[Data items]

** BEGIN **

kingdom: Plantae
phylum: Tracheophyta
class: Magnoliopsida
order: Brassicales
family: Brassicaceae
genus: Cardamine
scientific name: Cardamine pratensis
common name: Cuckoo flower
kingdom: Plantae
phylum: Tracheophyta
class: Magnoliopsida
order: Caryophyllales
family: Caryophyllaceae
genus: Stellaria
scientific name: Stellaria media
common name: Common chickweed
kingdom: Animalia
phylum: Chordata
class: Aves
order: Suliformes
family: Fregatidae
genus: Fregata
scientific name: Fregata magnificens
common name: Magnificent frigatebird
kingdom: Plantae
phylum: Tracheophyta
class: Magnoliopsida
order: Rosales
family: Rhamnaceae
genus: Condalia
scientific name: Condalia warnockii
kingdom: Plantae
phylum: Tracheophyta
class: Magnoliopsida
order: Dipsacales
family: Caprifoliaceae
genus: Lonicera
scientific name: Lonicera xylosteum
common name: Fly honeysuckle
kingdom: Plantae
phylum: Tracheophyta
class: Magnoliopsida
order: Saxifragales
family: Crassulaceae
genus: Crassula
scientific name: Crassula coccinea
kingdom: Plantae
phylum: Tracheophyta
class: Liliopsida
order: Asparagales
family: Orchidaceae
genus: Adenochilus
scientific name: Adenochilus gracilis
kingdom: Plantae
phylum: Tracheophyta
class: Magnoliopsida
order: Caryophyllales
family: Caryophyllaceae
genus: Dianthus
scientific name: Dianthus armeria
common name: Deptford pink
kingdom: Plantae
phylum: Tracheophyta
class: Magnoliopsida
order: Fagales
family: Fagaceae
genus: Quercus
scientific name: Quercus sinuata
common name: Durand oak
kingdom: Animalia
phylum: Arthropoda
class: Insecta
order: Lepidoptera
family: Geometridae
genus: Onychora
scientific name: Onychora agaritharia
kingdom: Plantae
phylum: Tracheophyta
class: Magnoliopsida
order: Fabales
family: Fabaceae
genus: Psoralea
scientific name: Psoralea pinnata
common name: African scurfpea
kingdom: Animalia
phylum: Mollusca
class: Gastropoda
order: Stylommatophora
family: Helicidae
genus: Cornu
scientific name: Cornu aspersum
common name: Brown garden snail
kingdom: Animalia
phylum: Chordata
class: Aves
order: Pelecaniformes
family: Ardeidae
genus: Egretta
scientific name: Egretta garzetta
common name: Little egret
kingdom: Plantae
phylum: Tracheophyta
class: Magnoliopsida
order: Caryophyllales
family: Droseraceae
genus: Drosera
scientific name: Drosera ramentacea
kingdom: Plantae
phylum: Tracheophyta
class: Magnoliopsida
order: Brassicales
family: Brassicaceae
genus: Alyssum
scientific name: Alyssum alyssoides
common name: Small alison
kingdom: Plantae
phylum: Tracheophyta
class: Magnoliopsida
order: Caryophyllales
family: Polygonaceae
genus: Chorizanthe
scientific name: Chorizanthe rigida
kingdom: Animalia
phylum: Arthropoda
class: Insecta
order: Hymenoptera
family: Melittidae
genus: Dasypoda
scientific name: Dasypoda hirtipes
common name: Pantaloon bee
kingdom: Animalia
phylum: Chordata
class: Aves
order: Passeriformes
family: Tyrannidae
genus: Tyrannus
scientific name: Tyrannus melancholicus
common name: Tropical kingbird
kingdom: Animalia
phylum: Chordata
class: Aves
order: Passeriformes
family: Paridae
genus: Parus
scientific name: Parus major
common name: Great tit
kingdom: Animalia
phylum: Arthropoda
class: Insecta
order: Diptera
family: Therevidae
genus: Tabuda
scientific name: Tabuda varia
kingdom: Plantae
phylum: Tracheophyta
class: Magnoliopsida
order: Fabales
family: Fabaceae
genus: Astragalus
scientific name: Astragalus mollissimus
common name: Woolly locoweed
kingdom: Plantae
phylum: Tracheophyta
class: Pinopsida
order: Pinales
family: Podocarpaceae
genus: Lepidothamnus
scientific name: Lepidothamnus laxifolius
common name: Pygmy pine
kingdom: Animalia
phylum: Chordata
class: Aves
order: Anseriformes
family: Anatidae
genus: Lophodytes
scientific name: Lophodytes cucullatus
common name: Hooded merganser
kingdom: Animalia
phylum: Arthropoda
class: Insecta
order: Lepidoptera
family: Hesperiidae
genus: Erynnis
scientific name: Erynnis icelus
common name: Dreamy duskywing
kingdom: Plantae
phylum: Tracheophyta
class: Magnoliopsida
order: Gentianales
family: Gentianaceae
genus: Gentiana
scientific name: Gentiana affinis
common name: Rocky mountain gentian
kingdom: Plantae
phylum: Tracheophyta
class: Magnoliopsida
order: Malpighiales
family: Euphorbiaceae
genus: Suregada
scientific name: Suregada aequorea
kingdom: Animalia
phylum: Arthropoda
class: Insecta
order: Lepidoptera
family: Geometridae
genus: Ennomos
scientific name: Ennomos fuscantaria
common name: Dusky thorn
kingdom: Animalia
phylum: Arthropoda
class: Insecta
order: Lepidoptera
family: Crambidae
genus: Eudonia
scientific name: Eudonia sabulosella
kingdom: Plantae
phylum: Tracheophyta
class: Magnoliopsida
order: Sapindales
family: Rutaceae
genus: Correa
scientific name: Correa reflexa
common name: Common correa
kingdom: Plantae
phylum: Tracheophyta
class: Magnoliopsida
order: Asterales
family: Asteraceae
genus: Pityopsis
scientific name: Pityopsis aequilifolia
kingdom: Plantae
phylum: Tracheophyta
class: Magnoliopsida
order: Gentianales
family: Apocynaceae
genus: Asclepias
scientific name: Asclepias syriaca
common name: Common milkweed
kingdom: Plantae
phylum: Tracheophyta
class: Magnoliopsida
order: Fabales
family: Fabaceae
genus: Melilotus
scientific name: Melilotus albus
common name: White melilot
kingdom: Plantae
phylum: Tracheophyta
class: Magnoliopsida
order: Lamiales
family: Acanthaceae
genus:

** END **

**Aim of the exercise**
Rewrite all of the material above, switching every "scientific name" to "binomial" and leaving everything else unchanged.

**Exercise response**
kingdom: Plantae
phylum: Tracheophyta
class: Magnoliopsida
order: Brassicales
family: Brassicaceae
genus: Cardamine
binomial: Cardamine pratensis
common name: Cuckoo flower
kingdom: Plantae
phylum: Tracheophyta
class: Magnoliopsida
order: Caryophyllales
family: Caryophyllaceae
genus: Stellaria
binomial: Stellaria media
common name: Common chickweed
kingdom: Animalia
phylum: Chordata
class: Aves
order: Suliformes
family: Fregatidae
genus: Fregata
binomial: Fregata magnificens
common name: Magnificent frigatebird
kingdom: Plantae
phylum: Tracheophyta
class: Magnoliopsida
order: Rosales
family: Rhamnaceae
genus: Condalia
binomial: Condalia warnockii
kingdom: Plantae
phylum: Tracheophyta
class: Magnoliopsida
order: Dipsacales
family: Caprifoliaceae
genus: Lonicera
binomial: Lonicera xylosteum
common name: Fly honeysuckle
kingdom: Plantae
phylum: Tracheophyta
class: Magnoliopsida
order: Saxifragales
family: Crassulaceae
genus: Crassula
binomial: Crassula coccinea
kingdom: Plantae
phylum: Tracheophyta
class: Liliopsida
order: Asparagales
family: Orchidaceae
genus: Adenochilus
binomial: Adenochilus gracilis
kingdom: Plantae
phylum: Tracheophyta
class: Magnoliopsida
order: Caryophyllales
family: Caryophyllaceae
genus: Dianthus
binomial: Dianthus armeria
common name: Deptford pink
kingdom: Plantae
phylum: Tracheophyta
class: Magnoliopsida
order: Fagales
family: Fagaceae
genus: Quercus
binomial: Quercus sinuata
common name: Durand oak
kingdom: Animalia
phylum: Arthropoda
class: Insecta
order: Lepidoptera
family: Geometridae
genus: Onychora
binomial: Onychora agaritharia
kingdom: Plantae
phylum: Tracheophyta
class: Magnoliopsida
order: Fabales
family: Fabaceae
genus: Psoralea
binomial: Psoralea pinnata
common name: African scurfpea
kingdom: Animalia
phylum: Mollusca
class: Gastropoda
order: Stylommatophora
family: Helicidae
genus: Cornu
binomial: Cornu aspersum
common name: Brown garden snail
kingdom: Animalia
phylum: Chordata
class: Aves
order: Pelecaniformes
family: Ardeidae
genus: Egretta
binomial: Egretta garzetta
common name: Little egret
kingdom: Plantae
phylum: Tracheophyta
class: Magnoliopsida
order: Caryophyllales
family: Droseraceae
genus: Drosera
binomial: Drosera ramentacea
kingdom: Plantae
phylum: Tracheophyta
class: Magnoliopsida
order: Brassicales
family: Brassicaceae
genus: Alyssum
binomial: Alyssum alyssoides
common name: Small alison
kingdom: Plantae
phylum: Tracheophyta
class: Magnoliopsida
order: Caryophyllales
family: Polygonaceae
genus: Chorizanthe
binomial: Chorizanthe rigida
kingdom: Animalia
phylum: Arthropoda
class: Insecta
order: Hymenoptera
family: Melittidae
genus: Dasypoda
binomial: Dasypoda hirtipes
common name: Pantaloon bee
kingdom: Animalia
phylum: Chordata
class: Aves
order: Passeriformes
family: Tyrannidae
genus: Tyrannus
binomial: Tyrannus melancholicus
common name: Tropical kingbird
kingdom: Animalia
phylum: Chordata
class: Aves
order: Passeriformes
family: Paridae
genus: Parus
binomial: Parus major
common name: Great tit
kingdom: Animalia
phylum: Arthropoda
class: Insecta
order: Diptera
family: Therevidae
genus: Tabuda
binomial: Tabuda varia
kingdom: Plantae
phylum: Tracheophyta
class: Magnoliopsida
order: Fabales
family: Fabaceae
genus: Astragalus
binomial: Astragalus mollissimus
common name: Woolly locoweed
kingdom: Plantae
phylum: Tracheophyta
class: Pinopsida
order: Pinales
family: Podocarpaceae
genus: Lepidothamnus
binomial: Lepidothamnus laxifolius
common name: Pygmy pine
kingdom: Animalia
phylum: Chordata
class: Aves
order: Anseriformes
family: Anatidae
genus: Lophodytes
binomial: Lophodytes cucullatus
common name: Hooded merganser
kingdom: Animalia
phylum: Arthropoda
class: Insecta
order: Lepidoptera
family: Hesperiidae
genus: Erynnis
binomial: Erynnis icelus
common name: Dreamy duskywing
kingdom: Plantae
phylum: Tracheophyta
class: Magnoliopsida
order: Gentianales
family: Gentianaceae
genus: Gentiana
binomial: Gentiana affinis
common name: Rocky mountain gentian
kingdom: Plantae
phylum: Tracheophyta
class: Magnoliopsida
order: Malpighiales
family: Euphorbiaceae
genus: Suregada
binomial: Suregada aequorea
kingdom: Animalia
phylum: Arthropoda
class: Insecta
order: Lepidoptera
family: Geometridae
genus: Ennomos
binomial: Ennomos fuscantaria
common name: Dusky thorn
kingdom: Animalia
phylum: Arthropoda
class: Insecta
order: Lepidoptera
family: Crambidae
genus: Eudonia
binomial: Eudonia sabulosella
kingdom: Plantae
phylum: Tracheophyta
class: Magnoliopsida
order: Sapindales
family: Rutaceae
genus: Correa
binomial: Correa reflexa
common name: Common correa
kingdom: Plantae
phylum: Tracheophyta
class: Magnoliopsida
order: Asterales
family: Asteraceae
genus: Pityopsis
binomial: Pityopsis aequilifolia
kingdom: Plantae
phylum: Tracheophyta
class: Magnoliopsida
order: Gentianales
family: Apocynaceae
genus: Asclepias
binomial: Asclepias syriaca
common name: Common milkweed
kingdom: Plantae
phylum: Tracheophyta
class: Magnoliopsida
order: Fabales
family: Fabaceae
genus: Melilotus
binomial: Melilotus albus
common name: White melilot
kingdom: Plantae
phylum: Tracheophyta
class: Magnoliopsida
order: Lamiales
family: Acanthaceae
genus:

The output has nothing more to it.